Kommende Cyber-Bedrohungen für 2024 im neuesten US-Geheimdienstbericht prognostiziert

Die Jahresbewertung 2024 der US-Geheimdienste weist auf eine Landschaft voller Cyber-Bedrohungen hin, die durch den intensiven Wettbewerb zwischen Nationalstaaten, regionale Konflikte und das Aufkommen hochqualifizierter nichtstaatlicher Akteure angeheizt wird. Dieser im März 2024 veröffentlichte Bericht beleuchtet die sich entwickelnden Herausforderungen, denen sich die Vereinigten Staaten im digitalen Bereich gegenübersehen.
China gilt als größter Cyber-Gegner und ist für seine unermüdlichen Cyber-Spionageaktivitäten bekannt, die sich gegen die US-Regierung, den privaten Sektor und kritische Infrastrukturnetzwerke richten. Der Bericht unterstreicht, dass Pekings Export von Überwachungs- und Kommunikationstechnologien das Risiko aggressiver Cyberoperationen gegen die USA verschärft. Darüber hinaus verdeutlichen die in dem Bericht vorgelegten Beweise chinesische Cyberoperationen, die darauf abzielen, Angriffe auf die Infrastruktur in Guam vorab zu planen und die Kommunikation zwischen den USA und Asien zu stören.

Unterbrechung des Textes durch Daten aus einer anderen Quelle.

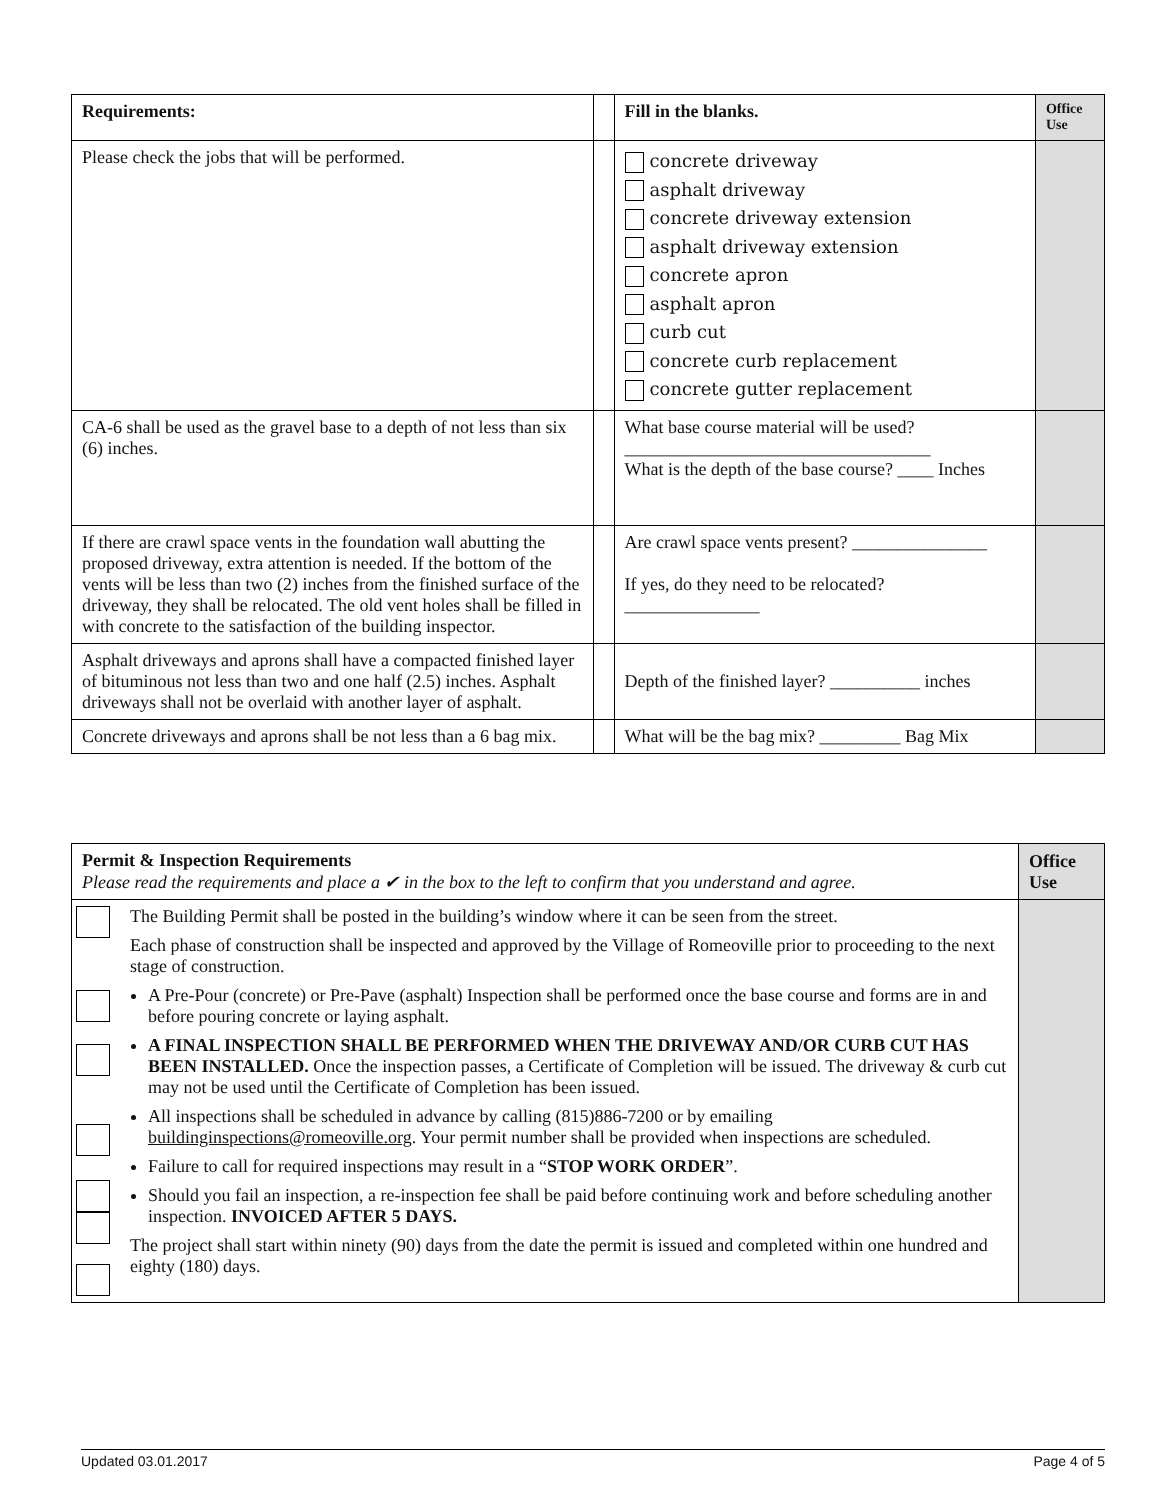| Requirements: | | Fill in the blanks. | Office Use |
| --- | --- | --- | --- |
| Please check the jobs that will be performed. | | concrete driveway asphalt driveway concrete driveway extension asphalt driveway extension concrete apron asphalt apron curb cut concrete curb replacement concrete gutter replacement | |
| CA-6 shall be used as the gravel base to a depth of not less than six (6) inches. | | What base course material will be used? __________________________________ What is the depth of the base course? ____ Inches | |
| If there are crawl space vents in the foundation wall abutting the proposed driveway, extra attention is needed. If the bottom of the vents will be less than two (2) inches from the finished surface of the driveway, they shall be relocated. The old vent holes shall be filled in with concrete to the satisfaction of the building inspector. | | Are crawl space vents present? _______________ If yes, do they need to be relocated? _______________ | |
| Asphalt driveways and aprons shall have a compacted finished layer of bituminous not less than two and one half (2.5) inches. Asphalt driveways shall not be overlaid with another layer of asphalt. | | Depth of the finished layer? __________ inches | |
| Concrete driveways and aprons shall be not less than a 6 bag mix. | | What will be the bag mix? _________ Bag Mix | |
| Permit & Inspection Requirements Please read the requirements and place a ✔ in the box to the left to confirm that you understand and agree. | | Office Use |
| | The Building Permit shall be posted in the building’s window where it can be seen from the street. Each phase of construction shall be inspected and approved by the Village of Romeoville prior to proceeding to the next stage of construction. A Pre-Pour (concrete) or Pre-Pave (asphalt) Inspection shall be performed once the base course and forms are in and before pouring concrete or laying asphalt. A FINAL INSPECTION SHALL BE PERFORMED WHEN THE DRIVEWAY AND/OR CURB CUT HAS BEEN INSTALLED. Once the inspection passes, a Certificate of Completion will be issued. The driveway & curb cut may not be used until the Certificate of Completion has been issued. All inspections shall be scheduled in advance by calling (815)886-7200 or by emailing buildinginspections@romeoville.org . Your permit number shall be provided when inspections are scheduled. Failure to call for required inspections may result in a “ STOP WORK ORDER ”. Should you fail an inspection, a re-inspection fee shall be paid before continuing work and before scheduling another inspection. INVOICED AFTER 5 DAYS. The project shall start within ninety (90) days from the date the permit is issued and completed within one hundred and eighty (180) days. | |
Updated 03.01.2017 Page 4 of 5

Russland behält trotz seiner Konzentration auf den Ukraine-Konflikt seine Fähigkeit, seine Macht weltweit, auch im Cyberspace, zu demonstrieren. Der Bericht prognostiziert anhaltende russische Bemühungen, kritische Infrastrukturen in den USA und ihren Verbündeten ins Visier zu nehmen , und betont dabei Schwachstellen in Unterwasserkabeln und industriellen Kontrollsystemen.
Es wird erwartet, dass der Iran, der sich durch seine opportunistische Herangehensweise an offensive Cyberangriffe auszeichnet, seine Aktivitäten im Nahen Osten intensivieren und dabei Länder mit überlegenen Cyberfähigkeiten ins Visier nehmen wird. Darüber hinaus warnt der Bericht vor einer möglichen Einmischung Irans in politische Prozesse in den USA, insbesondere im Vorfeld der Wahlen 2024.
Nordkoreas Cyberkampagnen, insbesondere Kryptowährungsraub, geben weiterhin Anlass zur Sorge. Es wird erwartet, dass das Regime weiterhin verschiedene Möglichkeiten nutzt, um gestohlene Kryptowährungen zu waschen und seine Gelder durch im Ausland eingesetzte IT-Mitarbeiter aufzubessern.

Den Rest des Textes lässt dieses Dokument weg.